TASK DIRECTIONS ▸ Word for word, restate the lines of the data from the first through the one containing "index pip: (406, 406)", and nothing else.

SUPPLIED INFORMATION ▸
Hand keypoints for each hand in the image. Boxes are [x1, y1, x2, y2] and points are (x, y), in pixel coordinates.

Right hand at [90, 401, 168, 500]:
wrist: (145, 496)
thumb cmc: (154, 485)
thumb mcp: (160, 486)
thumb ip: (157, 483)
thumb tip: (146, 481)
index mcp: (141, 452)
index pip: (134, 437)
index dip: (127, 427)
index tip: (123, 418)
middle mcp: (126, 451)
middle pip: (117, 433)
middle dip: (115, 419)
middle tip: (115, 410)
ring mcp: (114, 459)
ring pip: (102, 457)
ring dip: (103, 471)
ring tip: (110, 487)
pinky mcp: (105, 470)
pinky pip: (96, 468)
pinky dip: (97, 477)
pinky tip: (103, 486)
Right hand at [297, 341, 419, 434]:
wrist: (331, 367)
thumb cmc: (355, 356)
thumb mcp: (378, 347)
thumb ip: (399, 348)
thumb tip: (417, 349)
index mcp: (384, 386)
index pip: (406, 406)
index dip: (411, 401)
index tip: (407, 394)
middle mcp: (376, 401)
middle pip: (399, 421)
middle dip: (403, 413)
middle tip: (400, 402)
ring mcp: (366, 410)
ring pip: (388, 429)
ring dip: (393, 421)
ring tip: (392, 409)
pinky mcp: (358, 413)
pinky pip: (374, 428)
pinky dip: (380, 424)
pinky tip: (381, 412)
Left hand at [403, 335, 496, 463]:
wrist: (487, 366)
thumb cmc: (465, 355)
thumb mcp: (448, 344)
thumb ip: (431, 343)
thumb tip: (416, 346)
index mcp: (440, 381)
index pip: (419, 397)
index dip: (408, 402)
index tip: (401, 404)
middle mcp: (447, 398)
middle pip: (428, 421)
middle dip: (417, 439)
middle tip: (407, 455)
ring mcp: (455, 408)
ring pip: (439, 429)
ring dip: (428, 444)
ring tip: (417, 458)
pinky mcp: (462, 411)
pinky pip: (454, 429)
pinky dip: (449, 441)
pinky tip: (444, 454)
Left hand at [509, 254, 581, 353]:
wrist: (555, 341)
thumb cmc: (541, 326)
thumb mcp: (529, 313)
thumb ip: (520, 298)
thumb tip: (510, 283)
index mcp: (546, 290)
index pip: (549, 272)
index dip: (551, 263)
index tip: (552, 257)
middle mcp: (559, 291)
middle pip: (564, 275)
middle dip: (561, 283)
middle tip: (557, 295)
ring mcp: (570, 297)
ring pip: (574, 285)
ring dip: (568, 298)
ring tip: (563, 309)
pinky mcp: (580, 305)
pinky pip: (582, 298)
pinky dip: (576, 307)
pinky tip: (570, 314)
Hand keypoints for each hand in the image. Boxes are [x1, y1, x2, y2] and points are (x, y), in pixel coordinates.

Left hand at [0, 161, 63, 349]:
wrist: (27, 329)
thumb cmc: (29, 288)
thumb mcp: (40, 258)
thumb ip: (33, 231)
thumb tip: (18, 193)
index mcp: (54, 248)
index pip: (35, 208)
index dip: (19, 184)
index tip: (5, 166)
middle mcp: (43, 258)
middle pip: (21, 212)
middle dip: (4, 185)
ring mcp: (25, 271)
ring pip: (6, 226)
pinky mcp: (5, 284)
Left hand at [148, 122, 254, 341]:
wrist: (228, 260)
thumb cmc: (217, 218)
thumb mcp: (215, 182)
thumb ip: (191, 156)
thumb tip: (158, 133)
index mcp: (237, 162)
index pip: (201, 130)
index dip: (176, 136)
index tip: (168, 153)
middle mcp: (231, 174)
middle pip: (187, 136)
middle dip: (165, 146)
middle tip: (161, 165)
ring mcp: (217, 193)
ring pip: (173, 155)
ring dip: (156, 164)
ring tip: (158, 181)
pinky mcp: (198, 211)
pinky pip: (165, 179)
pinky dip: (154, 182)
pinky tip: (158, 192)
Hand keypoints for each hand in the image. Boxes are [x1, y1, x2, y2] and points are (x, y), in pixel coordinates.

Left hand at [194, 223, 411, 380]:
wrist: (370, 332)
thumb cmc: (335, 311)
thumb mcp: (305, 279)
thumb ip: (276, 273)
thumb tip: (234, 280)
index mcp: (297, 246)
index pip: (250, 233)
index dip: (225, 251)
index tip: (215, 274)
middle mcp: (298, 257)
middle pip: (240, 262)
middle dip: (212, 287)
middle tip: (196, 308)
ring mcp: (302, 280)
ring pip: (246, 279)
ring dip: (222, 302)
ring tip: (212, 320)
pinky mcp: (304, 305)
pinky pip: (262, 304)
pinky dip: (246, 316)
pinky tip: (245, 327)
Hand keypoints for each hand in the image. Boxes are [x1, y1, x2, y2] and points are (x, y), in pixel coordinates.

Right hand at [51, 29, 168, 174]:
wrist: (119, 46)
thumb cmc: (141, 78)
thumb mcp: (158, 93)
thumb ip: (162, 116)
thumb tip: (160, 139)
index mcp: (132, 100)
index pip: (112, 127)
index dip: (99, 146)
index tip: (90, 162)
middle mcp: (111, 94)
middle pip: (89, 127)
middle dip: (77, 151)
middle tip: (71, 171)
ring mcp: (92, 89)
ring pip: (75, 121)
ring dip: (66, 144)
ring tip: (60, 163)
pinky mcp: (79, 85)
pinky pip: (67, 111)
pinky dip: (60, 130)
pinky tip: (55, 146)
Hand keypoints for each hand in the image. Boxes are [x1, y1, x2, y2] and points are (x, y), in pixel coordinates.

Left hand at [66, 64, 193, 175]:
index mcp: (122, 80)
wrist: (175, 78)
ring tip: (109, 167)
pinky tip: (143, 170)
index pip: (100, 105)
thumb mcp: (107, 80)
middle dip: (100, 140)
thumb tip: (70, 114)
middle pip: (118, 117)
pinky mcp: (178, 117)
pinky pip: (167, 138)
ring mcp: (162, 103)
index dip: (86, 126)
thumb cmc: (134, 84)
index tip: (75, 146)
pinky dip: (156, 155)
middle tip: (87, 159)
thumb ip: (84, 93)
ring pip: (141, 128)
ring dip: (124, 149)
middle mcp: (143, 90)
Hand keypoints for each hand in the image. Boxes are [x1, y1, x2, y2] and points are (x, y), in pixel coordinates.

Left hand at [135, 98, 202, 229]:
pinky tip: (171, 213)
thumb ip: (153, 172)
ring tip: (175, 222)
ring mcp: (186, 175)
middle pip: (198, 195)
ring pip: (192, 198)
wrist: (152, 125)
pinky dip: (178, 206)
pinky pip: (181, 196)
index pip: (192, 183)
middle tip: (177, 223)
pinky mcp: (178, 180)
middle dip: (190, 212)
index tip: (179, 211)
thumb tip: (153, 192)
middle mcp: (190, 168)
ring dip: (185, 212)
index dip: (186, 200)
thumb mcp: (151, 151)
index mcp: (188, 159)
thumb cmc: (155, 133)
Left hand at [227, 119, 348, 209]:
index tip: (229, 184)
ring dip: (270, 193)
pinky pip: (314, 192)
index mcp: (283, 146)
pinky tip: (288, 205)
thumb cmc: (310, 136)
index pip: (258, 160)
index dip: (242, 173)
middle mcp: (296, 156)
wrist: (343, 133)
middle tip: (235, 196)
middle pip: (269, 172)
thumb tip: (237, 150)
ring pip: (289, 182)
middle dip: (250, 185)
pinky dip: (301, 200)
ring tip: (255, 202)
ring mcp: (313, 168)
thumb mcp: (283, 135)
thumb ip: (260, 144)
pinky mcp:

RESULT FOR THIS EXERCISE ▸
Hand keypoints for each hand in the image. Boxes are [x1, y1, x2, y2] and points are (x, y), in pixel coordinates.

Right hand at [90, 401, 168, 500]:
wrist: (145, 496)
thumb cmc: (154, 485)
thumb mcp: (160, 486)
thumb ip: (157, 483)
thumb tip: (146, 481)
index mcp: (141, 452)
index pip: (134, 437)
index dip: (127, 427)
index tip: (123, 418)
middle mcp: (126, 451)
middle pip: (117, 433)
middle dip: (115, 419)
middle tip: (115, 410)
ring mcp: (114, 459)
ring pip: (102, 457)
ring dip: (103, 471)
ring tip: (110, 487)
pinky mcp: (105, 470)
pinky pip: (96, 468)
pinky dip: (97, 477)
pinky tip: (103, 486)
Right hand at [297, 341, 419, 434]:
wrist: (331, 367)
thumb cmc: (355, 356)
thumb mcp: (378, 347)
thumb ip: (399, 348)
thumb tip: (417, 349)
index mcp: (384, 386)
index pip: (406, 406)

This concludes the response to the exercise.